Introduction In the views of Marsh and Willis (2007) curriculum development is “a collective and intentional process or activity directed at beneficial curriculum change”. Curriculum development involves making basic decisions as to who will partake in the curriculum decision-making process and how it will proceed (Adentwi and Sarfo, 2009). The decisions made, however, are both political and technical depending on the individual stages. The stages of the curriculum development process include planning, designing, implementation and evaluation. Curriculum development as a political activity Curriculum development can be considered as partly political because the planning stage of the curriculum development process is said to be a lay political activity. Curriculum planning, especially at the national level is considered to be a political activity due to the reasons below. First and foremost, curriculum planning is designed to ensure adequate representation of the opinions of all the major stakeholders in education. In curriculum planning, the emphasis is on the interest of the people who matter most in education. For instance, teachers, students, parents and religious bodies among others who are stakeholders are represented at the planning stage not because of their competence or technical know-how but because of their interest. Furthermore, the government of the day seeks to promote its economic and political development agenda through education. The government would always want the curriculum or the educational system to be in line with their political manifesto, hence their participation in the planning process. Again, the government as a major financier of public education would want to get value for its money. In addition, the various stakeholder groups compete among themselves in order to get their agenda into the national curriculum. These stakeholders compete among themselves by articulating their views, making cases and seeking the support of other representatives in the course of their deliberations.

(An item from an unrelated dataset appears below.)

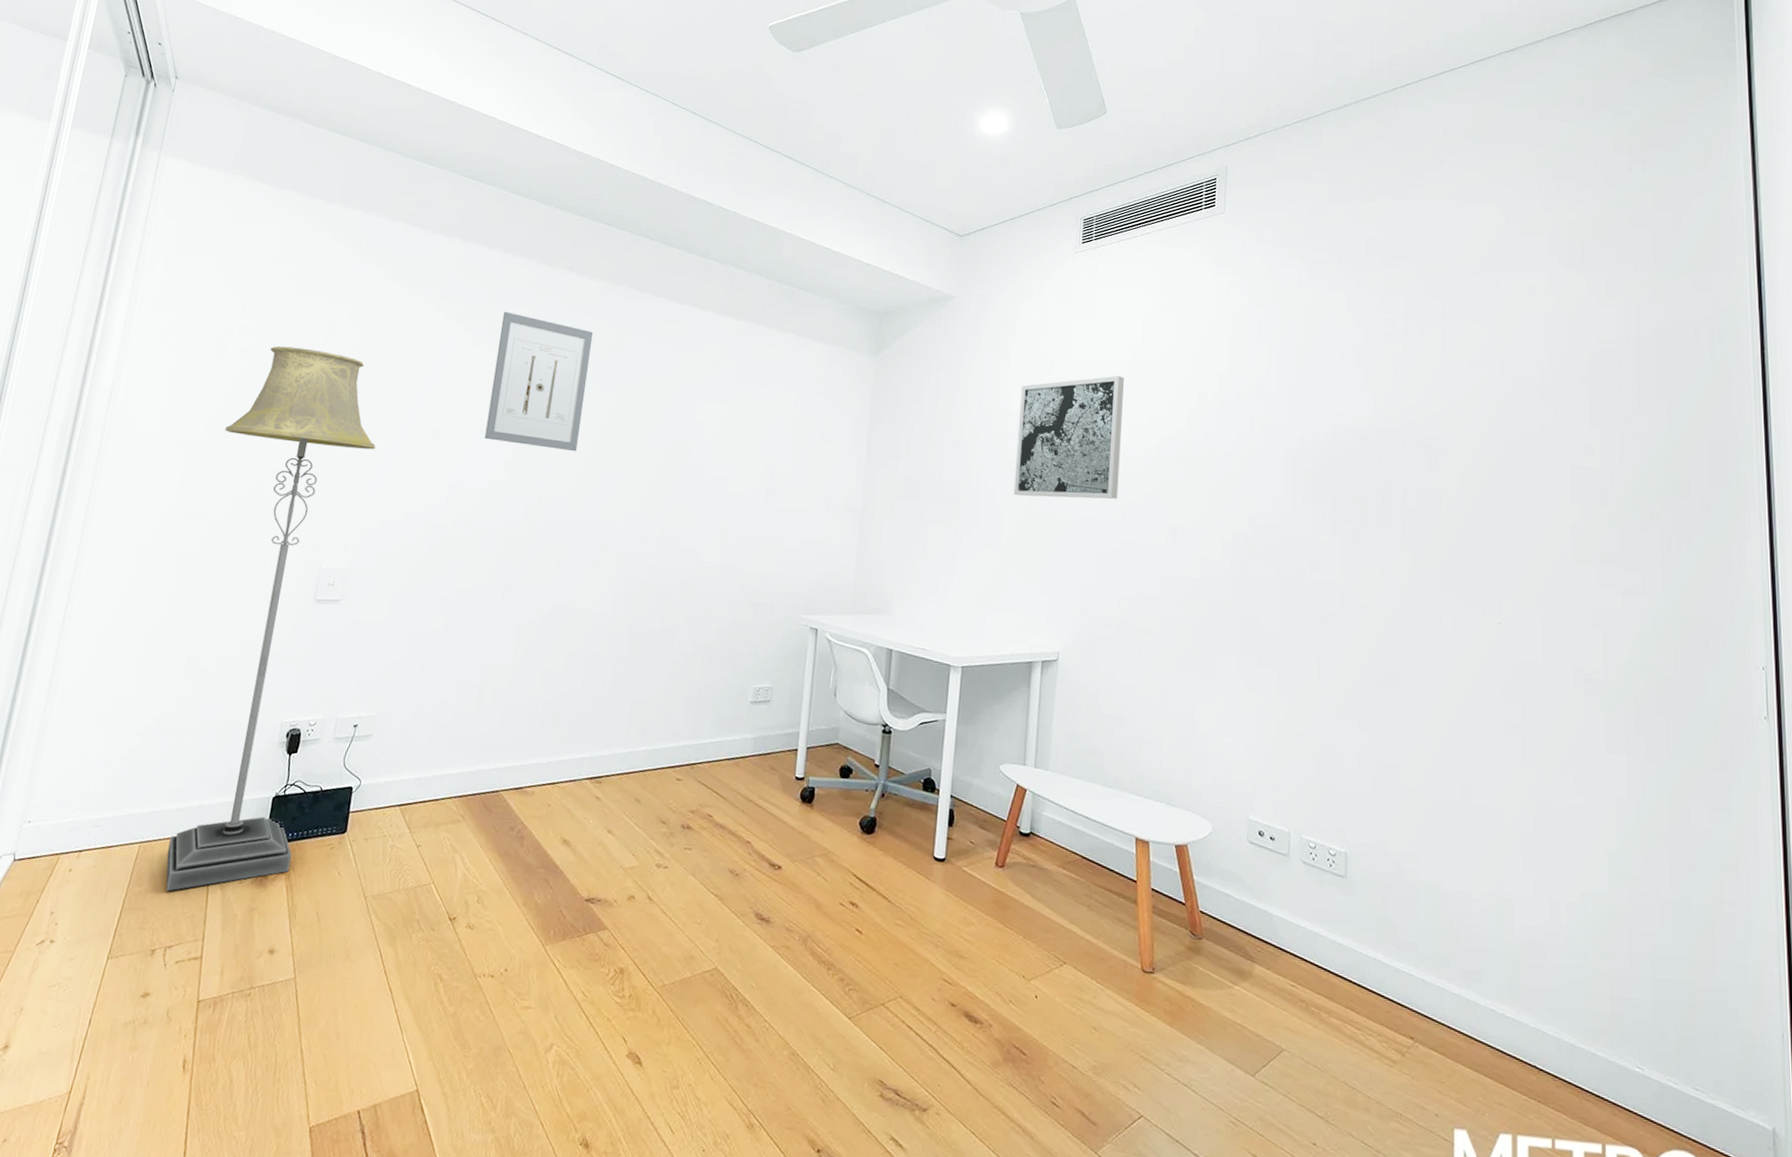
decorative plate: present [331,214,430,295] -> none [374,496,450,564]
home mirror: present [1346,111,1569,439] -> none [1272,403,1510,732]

Curriculum development as a technical activity Curriculum development is also considered as partly technical because the design stage of the curriculum development process is said to be a technical activity. Curriculum design, especially in a centralised system is considered to be a technical activity due to the reasons below. First and foremost, the curriculum design process involves making technical decisions with regard to the instructional programmes of the school. This stage of the curriculum development process is undertaken by experts drawn from relevant areas so far as school instructional programmes are concerned. Pratt (1980) for instance believes that curriculum design work should be undertaken by experts in the following six core areas:       subject matter, pedagogy, measurement and evaluation, curriculum design, organisational skills and technical writing

In addition, the design process requires working out the fine details of the national educational plan for the purpose of implementation in the school and classroom on a day to day basis. The outputs of the curriculum design process include materials and guidelines for actualising the national educational plan obtained during the curriculum planning stage. These materials and guidelines include syllabuses, text books, lesson note books, academic calendar and school time table among others. These materials and guidelines are considered as the fine details of the national educational plan. Conclusion Curriculum development involves political decision making at the planning stage and technical decision making at the design stage. Again, membership of the curriculum planning team is based on representation of interests and opinions where as that of curriculum design is based on technical competence. Therefore curriculum development is partly political and partly technical. References Adentwi, K. I. and F. K. Sarfo (2009). Curriculum Development: An Introducton. Asafo Kumasi: Willas Press Limited. Marsh, C. J. and G. Willis (2007). Curriculum: Alternative Approaches, Ongoing Issues. (4th ed). Upper Saddle River, New Jersey: Pearson, Merril Prentice Hall. Pratt, D. (1980). Curriculum Design and Development. New York: Harcourt Brace Jovanovich Inc.